--- Vorliegender Text ---
Rheinische Post Duesseldorf Meerbusch
Ein Duo mit Zukunft
Gegen den Hamburger SV und beim VfL Osnabrück haben Jamil Siebert und Tim Oberdorf in Fortunas Abwehrzentrum erstklassige Arbeit geleistet. Möglicherweise sind die beiden Innenverteidiger eine Lösung mit großer Perspektive.
Die Gegensätze könnten kaum größer sein, das gibt Fortuna-Trainer Daniel Thioune gerne zu. Im Angriff tobt momentan der Konkurrenzkampf zwischen Vincent Vermeij, Christoph Daferner und Marlon Mustapha – jeder aus diesem Trio hat seit Rückrundenbeginn mindestens einmal in der Startelf des Zweitligisten gestanden. „Da kann ich wenig falsch machen, egal, wen ich aufstelle“, sagt der Coach, um direkt im Anschluss die Kehrseite der Medaille zu skizzieren: „Und hinten spielt im Moment der, der gerade gesund ist.“
Dieses entscheidende Kriterium haben zuletzt zumindest im Abwehrzentrum nur Tim Oberdorf und Jamil Siebert erfüllt – vom Status einer Notbesetzung ist jenes Duo aber mindestens so weit entfernt wie die Erde von der Sonne. In verletzungsbedingter Abwesenheit der allesamt an einem Muskelfaserriss in der Wade laborierenden Joshua Quarshie, Jordy de Wijs und Andre Hoffmann, auch wenn zumindest der Kapitän beim 4:0 in Osnabrück schon wieder im Kader stand, gelang Oberdorf und Siebert sowohl gegen den Hamburger SV (2:0) als auch beim Tabellenschlusslicht aus Niedersachsen eine nahezu fehlerfreie Leistung.

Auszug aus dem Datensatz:
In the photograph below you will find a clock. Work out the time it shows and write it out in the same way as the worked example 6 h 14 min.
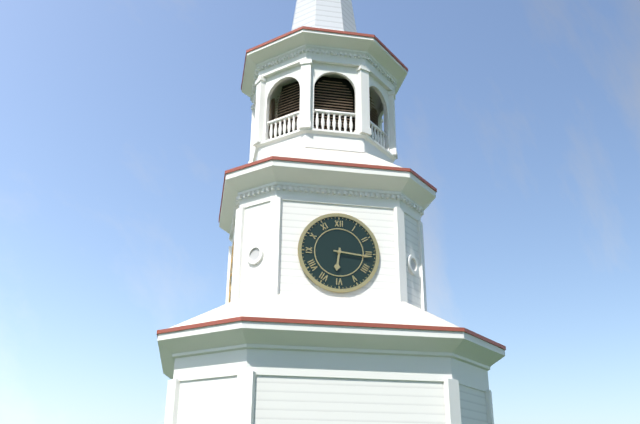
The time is 6 h 16 min
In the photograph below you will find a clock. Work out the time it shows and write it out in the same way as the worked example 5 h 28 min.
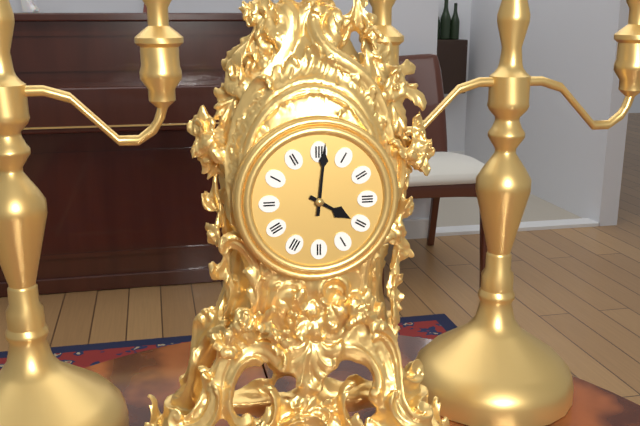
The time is 4 h 01 min
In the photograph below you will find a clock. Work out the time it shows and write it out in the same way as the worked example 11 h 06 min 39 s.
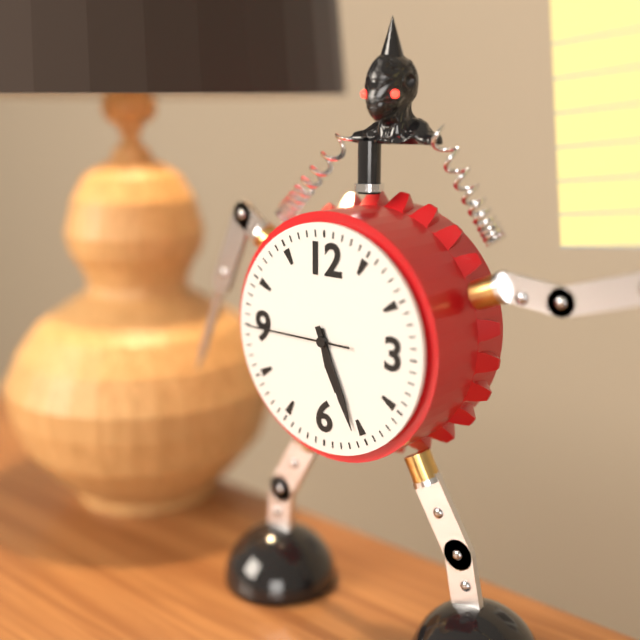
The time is 5 h 26 min 45 s
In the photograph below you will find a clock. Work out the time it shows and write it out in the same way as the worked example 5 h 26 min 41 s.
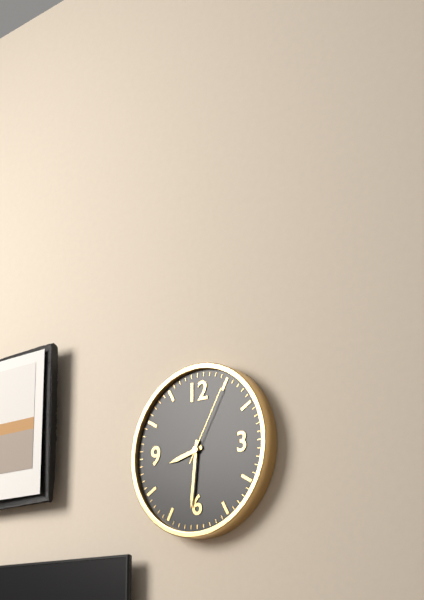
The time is 8 h 31 min 05 s
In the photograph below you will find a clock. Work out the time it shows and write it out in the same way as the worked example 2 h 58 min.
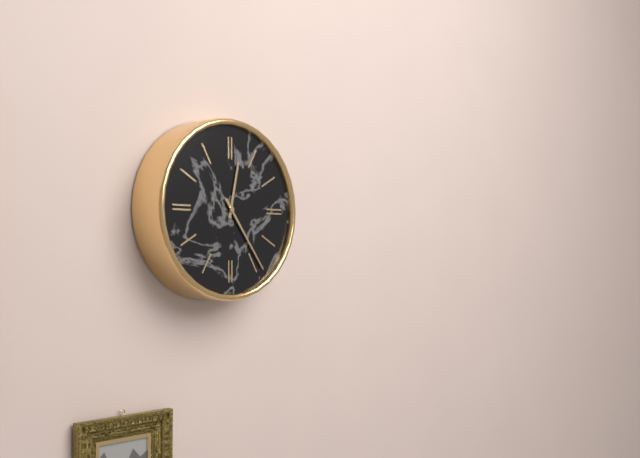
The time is 12 h 24 min
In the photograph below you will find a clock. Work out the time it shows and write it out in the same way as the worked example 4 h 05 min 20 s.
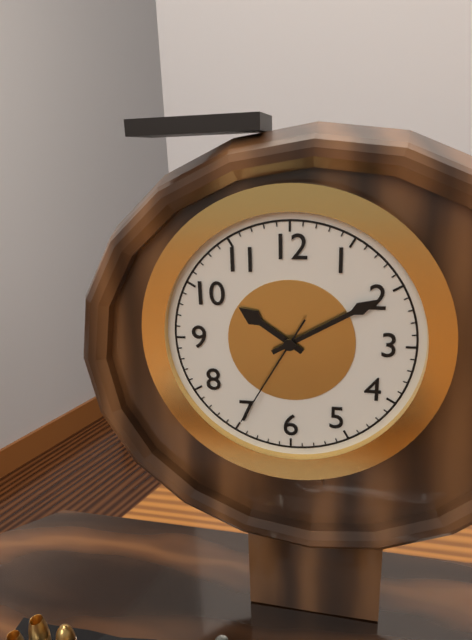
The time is 10 h 10 min 35 s
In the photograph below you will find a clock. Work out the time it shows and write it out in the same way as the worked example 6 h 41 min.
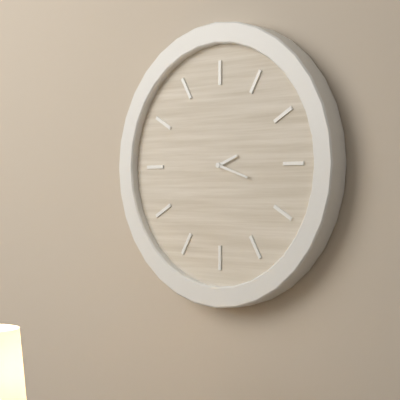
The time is 2 h 18 min
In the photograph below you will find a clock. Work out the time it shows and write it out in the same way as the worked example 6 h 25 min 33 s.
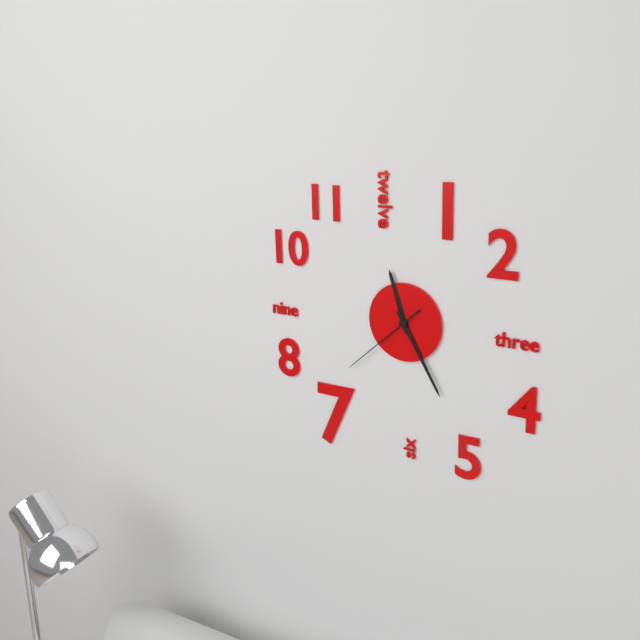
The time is 11 h 25 min 38 s
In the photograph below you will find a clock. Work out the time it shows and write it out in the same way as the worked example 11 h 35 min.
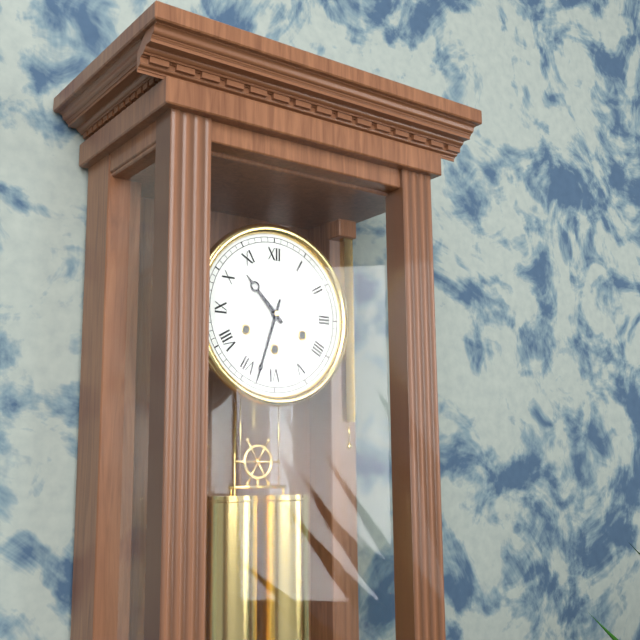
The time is 10 h 33 min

--- Aufgaben ---
**a.** Schreiben Sie aus dem Artikel über Fortunas Abwehrduo den Abschnitt ab, der mit „Rheinische Post Duesseldorf“ beginnt und bis einschließlich „mit großer Perspektive.“ reicht.
**b.** Prüfen Sie anhand des Artikels über Fortunas Abwehrduo, ob die folgenden Aussagen zutreffen. Antworten Sie jeweils mit Ja oder Nein und belegen Sie Ihre Antwort mit einem wörtlichen Zitat.
(i) Jeder der drei Stürmer stand seit Rückrundenbeginn mindestens einmal in der Startelf.
(ii) Quarshie, de Wijs und Hoffmann fielen wegen einer Knieverletzung aus.
(iii) Das Spiel in Osnabrück endete 2:0.
Die Auflistung spielt hierfür keine Rolle.

--- Lösungen ---
**a.**
Rheinische Post Duesseldorf Meerbusch
Ein Duo mit Zukunft
Gegen den Hamburger SV und beim VfL Osnabrück haben Jamil Siebert und Tim Oberdorf in Fortunas Abwehrzentrum erstklassige Arbeit geleistet. Möglicherweise sind die beiden Innenverteidiger eine Lösung mit großer Perspektive.

**b.**
(i) Ja: „jeder aus diesem Trio hat seit Rückrundenbeginn mindestens einmal in der Startelf des Zweitligisten gestanden“
(ii) Nein: „allesamt an einem Muskelfaserriss in der Wade laborierenden“
(iii) Nein: „beim 4:0 in Osnabrück“